To-do item
Copy each line of text in the records below character for character, and leave the pictures out of your answer.

[Dataset records]
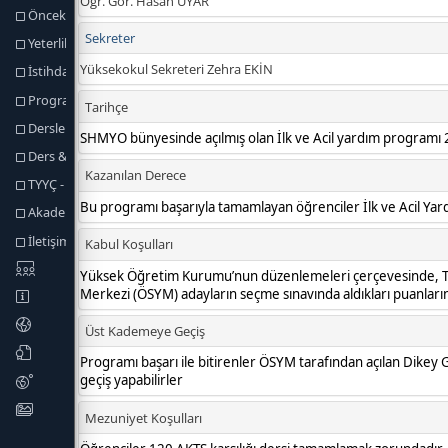
Önceki Öğrenmenin Tanınması
Yeterlilik Koşulları ve Kuralları
İstihdam Olanakları
Program Yeterlikleri
Dersler ve İçerikleri
Ders & Program Yeterlilikleri İlişkisi
TYYÇ - Program Yeterlilikleri İlişkisi
Akademik Personel
İletişim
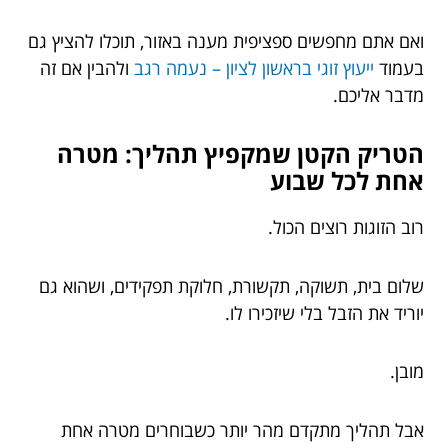
ואם אתם מחפשים ספציפית מענה באזור, תוכלו להציץ גם
בעמוד
ייעוץ זוגי בראשון לציון – נעמה רגב
ולהבין אם זה
מדבר אליכם.
הטריק הקטן שמקפיץ תהליך: מטרה
אחת לכל שבוע
רוב הזוגות רוצים הכול.
שלום בית, תשוקה, תקשורת, חלוקת תפקידים, ושהוא גם
יוריד את הזבל בלי שיזכירו לו.
מובן.
אבל תהליך מתקדם מהר יותר כשבוחרים מטרה אחת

Result for this task
Önceki Öğrenmenin Tanınması
Yeterlilik Koşulları ve Kuralları
İstihdam Olanakları
Program Yeterlikleri
Dersler ve İçerikleri
Ders & Program Yeterlilikleri İlişkisi
TYYÇ - Program Yeterlilikleri İlişkisi
Akademik Personel
İletişim
ואם אתם מחפשים ספציפית מענה באזור, תוכלו להציץ גם
בעמוד
ייעוץ זוגי בראשון לציון – נעמה רגב
ולהבין אם זה
מדבר אליכם.
הטריק הקטן שמקפיץ תהליך: מטרה
אחת לכל שבוע
רוב הזוגות רוצים הכול.
שלום בית, תשוקה, תקשורת, חלוקת תפקידים, ושהוא גם
יוריד את הזבל בלי שיזכירו לו.
מובן.
אבל תהליך מתקדם מהר יותר כשבוחרים מטרה אחת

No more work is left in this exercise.